··· Passage for review ···
The Columbus Unicorn Analogy: What 16th-Century Venture Capital May Reveal About Today’s Confusing AI-Disrupted Global VC Landscape 752
Half a millennium ago, a Genoese sailor named Christopher Columbus faced repeated rejections from several European courts. Eventually he persuaded the Spanish Crown to fund his daring plan to sail westward toward Asia. Spain in essence became a Renaissance venture capitalist. It supplied capital for a high-risk voyage that offered asymmetric upside and only modest immediate risk to the Crown. Columbus reached the New World in 1492. The expedition exceeded every reasonable expectation and opened vast new territories and resources.
After this 'breakthrough', European powers diverged sharply in their responses to this discovery. Their long-term outcomes depended far less on the initial breakthrough and far more on the institutions and systems each built around it. Some extracted quick wealth and later declined, others constructed frameworks that allowed gains to compound across generations. This historical pattern may offer a thoughtful perspective on the current venture capital environment.
AI is a disruptive force that continues to challenge established assumptions about moats, scale, defensibility, unit economics, capital efficiency, and sustainable competitive advantage. The present moment feels especially ambiguous. We witnessed the so-called SaaS apocalypse, followed by intense enthusiasm for agents, then, AI-native companies, then deeper questions about whether enduring value will come from ambitious system-level platforms resembling advanced versions of ServiceNow, Palantir. At the same time, enormous sums of capital flow into current datacenters, chip fabrication plants, and energy infrastructure. Yet possible advances in the physics of computation, including photonics and light-based systems, quantum approaches, neuromorphic designs, or entirely new paradigm may mean terminal value is fragile if depreciation cycles are longer than efficiency cycles.
··· Data extract ···
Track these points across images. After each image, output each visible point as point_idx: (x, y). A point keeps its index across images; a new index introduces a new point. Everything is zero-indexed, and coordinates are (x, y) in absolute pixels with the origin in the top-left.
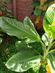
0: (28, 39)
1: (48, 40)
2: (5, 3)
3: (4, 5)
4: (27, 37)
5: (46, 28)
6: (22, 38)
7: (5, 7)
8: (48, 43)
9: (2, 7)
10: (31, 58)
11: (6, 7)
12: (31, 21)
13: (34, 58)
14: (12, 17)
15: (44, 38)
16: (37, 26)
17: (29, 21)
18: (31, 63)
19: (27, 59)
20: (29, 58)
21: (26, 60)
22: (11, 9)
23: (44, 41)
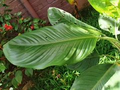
0: (78, 51)
1: (113, 23)
2: (4, 5)
3: (5, 11)
4: (75, 49)
5: (99, 5)
6: (66, 59)
7: (9, 13)
8: (116, 29)
9: (5, 15)
10: (103, 77)
11: (10, 10)
12: (62, 11)
13: (108, 73)
14: (29, 19)
15: (103, 24)
16: (76, 7)
17: (58, 12)
18: (109, 86)
19: (97, 84)
20: (99, 79)
21: (95, 86)
22: (21, 7)
23: (108, 30)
···
- [Tasks]
**1)** Answer these questions using the essay on the Columbus analogy:
(a) In what year did Columbus reach the New World?
(b) Which monarchy agreed to fund his voyage?
(c) Which two companies are named as models for system-level platforms?
**2)** Copy out the stretch of the Columbus analogy essay from "AI is a disruptive" up to and including "than efficiency cycles.".
These rows were drawn from a separate source.

- [Exercise answers]
**1)**
(a) 1492
(b) The Spanish Crown
(c) ServiceNow and Palantir

**2)**
AI is a disruptive force that continues to challenge established assumptions about moats, scale, defensibility, unit economics, capital efficiency, and sustainable competitive advantage. The present moment feels especially ambiguous. We witnessed the so-called SaaS apocalypse, followed by intense enthusiasm for agents, then, AI-native companies, then deeper questions about whether enduring value will come from ambitious system-level platforms resembling advanced versions of ServiceNow, Palantir. At the same time, enormous sums of capital flow into current datacenters, chip fabrication plants, and energy infrastructure. Yet possible advances in the physics of computation, including photonics and light-based systems, quantum approaches, neuromorphic designs, or entirely new paradigm may mean terminal value is fragile if depreciation cycles are longer than efficiency cycles.